◆ **Work to complete**:
Where does "Mode" appear in the data? Return each line that holds it.

◆ **Data for the task**:
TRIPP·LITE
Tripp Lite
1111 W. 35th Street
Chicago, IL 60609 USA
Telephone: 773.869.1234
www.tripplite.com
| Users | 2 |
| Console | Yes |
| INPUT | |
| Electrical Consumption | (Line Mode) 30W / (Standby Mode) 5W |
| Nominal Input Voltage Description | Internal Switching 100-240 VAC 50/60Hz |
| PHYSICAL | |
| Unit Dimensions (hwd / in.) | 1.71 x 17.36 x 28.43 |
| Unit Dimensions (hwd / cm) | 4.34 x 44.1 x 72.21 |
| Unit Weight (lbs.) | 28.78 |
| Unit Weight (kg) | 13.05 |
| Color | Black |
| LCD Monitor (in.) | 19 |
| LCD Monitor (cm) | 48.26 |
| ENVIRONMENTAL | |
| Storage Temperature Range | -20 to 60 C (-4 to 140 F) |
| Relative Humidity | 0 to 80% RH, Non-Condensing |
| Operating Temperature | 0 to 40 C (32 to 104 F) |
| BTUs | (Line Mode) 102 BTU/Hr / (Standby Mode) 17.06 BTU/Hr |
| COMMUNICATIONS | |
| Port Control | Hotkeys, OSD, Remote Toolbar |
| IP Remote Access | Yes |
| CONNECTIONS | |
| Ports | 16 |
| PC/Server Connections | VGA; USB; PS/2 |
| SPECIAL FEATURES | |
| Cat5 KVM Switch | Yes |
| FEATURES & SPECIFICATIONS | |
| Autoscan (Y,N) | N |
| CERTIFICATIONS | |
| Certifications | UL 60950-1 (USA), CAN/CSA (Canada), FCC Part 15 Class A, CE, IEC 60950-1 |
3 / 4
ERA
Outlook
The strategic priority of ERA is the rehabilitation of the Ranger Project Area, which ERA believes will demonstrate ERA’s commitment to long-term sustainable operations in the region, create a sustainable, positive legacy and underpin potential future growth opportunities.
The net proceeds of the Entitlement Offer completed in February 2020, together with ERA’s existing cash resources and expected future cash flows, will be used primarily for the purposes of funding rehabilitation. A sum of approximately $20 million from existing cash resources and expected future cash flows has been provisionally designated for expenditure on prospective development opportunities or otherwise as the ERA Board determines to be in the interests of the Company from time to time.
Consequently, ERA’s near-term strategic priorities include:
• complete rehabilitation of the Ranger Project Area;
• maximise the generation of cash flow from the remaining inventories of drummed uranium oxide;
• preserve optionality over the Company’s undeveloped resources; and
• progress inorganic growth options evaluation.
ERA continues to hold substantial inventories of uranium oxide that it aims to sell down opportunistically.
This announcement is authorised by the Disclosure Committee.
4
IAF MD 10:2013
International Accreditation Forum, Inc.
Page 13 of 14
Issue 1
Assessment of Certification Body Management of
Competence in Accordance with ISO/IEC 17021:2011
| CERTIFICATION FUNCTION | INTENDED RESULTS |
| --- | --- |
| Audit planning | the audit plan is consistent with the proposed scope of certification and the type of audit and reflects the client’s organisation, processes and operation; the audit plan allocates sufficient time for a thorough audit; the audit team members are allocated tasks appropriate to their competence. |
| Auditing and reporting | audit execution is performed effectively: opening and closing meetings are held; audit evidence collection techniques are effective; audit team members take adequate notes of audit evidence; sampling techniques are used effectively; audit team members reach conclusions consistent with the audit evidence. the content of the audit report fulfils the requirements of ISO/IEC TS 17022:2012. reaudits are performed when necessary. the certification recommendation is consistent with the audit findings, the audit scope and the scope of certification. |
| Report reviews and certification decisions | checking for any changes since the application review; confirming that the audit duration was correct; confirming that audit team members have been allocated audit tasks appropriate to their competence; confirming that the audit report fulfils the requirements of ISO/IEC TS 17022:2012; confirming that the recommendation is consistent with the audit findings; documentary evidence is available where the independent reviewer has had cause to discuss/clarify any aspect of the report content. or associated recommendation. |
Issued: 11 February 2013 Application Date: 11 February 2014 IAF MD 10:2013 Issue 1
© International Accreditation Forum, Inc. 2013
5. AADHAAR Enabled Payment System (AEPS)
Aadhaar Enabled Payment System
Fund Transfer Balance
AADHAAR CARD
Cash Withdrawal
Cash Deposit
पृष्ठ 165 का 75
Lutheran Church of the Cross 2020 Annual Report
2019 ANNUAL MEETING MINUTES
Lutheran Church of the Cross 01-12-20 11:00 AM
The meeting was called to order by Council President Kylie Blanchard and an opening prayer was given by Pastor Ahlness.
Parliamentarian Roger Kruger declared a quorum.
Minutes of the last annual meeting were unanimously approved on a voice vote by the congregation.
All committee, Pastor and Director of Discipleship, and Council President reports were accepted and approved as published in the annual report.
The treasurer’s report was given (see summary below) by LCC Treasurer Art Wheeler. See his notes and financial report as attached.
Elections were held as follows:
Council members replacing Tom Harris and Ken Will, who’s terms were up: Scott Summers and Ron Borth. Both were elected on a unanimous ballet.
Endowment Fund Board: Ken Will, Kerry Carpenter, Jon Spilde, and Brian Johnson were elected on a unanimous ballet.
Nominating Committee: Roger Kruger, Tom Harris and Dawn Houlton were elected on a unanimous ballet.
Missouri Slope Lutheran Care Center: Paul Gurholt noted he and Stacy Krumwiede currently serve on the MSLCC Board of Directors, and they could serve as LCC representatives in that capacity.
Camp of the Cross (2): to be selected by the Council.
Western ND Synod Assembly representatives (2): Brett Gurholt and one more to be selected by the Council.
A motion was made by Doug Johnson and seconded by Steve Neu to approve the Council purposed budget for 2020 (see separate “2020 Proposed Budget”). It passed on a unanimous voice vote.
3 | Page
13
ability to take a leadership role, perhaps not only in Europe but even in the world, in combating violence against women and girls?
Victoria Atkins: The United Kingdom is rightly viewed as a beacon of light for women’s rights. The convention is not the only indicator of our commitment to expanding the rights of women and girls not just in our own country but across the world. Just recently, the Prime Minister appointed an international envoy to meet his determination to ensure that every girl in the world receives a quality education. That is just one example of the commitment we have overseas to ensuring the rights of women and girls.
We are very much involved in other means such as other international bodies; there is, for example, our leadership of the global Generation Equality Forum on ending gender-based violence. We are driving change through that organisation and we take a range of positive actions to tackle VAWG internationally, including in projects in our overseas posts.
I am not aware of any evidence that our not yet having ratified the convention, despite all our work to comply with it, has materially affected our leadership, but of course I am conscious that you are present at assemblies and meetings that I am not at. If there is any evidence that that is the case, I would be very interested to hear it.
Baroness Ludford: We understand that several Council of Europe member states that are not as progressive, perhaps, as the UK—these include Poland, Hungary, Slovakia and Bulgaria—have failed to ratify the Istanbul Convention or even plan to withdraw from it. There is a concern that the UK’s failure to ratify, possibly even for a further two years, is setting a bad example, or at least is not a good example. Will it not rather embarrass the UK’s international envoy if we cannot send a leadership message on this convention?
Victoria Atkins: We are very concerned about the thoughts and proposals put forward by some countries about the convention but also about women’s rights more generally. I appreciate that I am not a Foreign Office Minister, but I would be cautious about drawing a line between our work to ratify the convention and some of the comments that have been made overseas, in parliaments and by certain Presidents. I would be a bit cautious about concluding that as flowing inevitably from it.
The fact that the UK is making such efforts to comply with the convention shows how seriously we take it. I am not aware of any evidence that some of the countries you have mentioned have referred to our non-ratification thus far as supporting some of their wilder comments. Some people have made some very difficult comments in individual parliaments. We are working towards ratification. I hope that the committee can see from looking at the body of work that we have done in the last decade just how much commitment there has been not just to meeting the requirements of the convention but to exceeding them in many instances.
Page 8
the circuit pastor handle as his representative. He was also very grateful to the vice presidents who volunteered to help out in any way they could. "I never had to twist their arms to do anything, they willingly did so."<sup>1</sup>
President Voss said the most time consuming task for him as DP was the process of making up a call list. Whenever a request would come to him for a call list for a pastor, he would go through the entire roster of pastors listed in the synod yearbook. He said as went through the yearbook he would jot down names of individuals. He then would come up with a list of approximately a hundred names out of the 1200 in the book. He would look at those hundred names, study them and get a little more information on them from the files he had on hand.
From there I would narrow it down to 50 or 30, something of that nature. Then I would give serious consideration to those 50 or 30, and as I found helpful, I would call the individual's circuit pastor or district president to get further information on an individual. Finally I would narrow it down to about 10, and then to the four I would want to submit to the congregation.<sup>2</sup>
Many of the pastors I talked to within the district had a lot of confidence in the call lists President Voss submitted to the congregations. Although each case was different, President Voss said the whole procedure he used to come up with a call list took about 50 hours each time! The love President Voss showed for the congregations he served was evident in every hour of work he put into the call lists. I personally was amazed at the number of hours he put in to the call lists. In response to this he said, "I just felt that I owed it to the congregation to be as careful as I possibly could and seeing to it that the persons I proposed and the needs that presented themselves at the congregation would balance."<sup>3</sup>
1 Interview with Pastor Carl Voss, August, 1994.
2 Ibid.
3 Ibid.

◆ **Solved problem**:
| Electrical Consumption | (Line Mode) 30W / (Standby Mode) 5W |
| BTUs | (Line Mode) 102 BTU/Hr / (Standby Mode) 17.06 BTU/Hr |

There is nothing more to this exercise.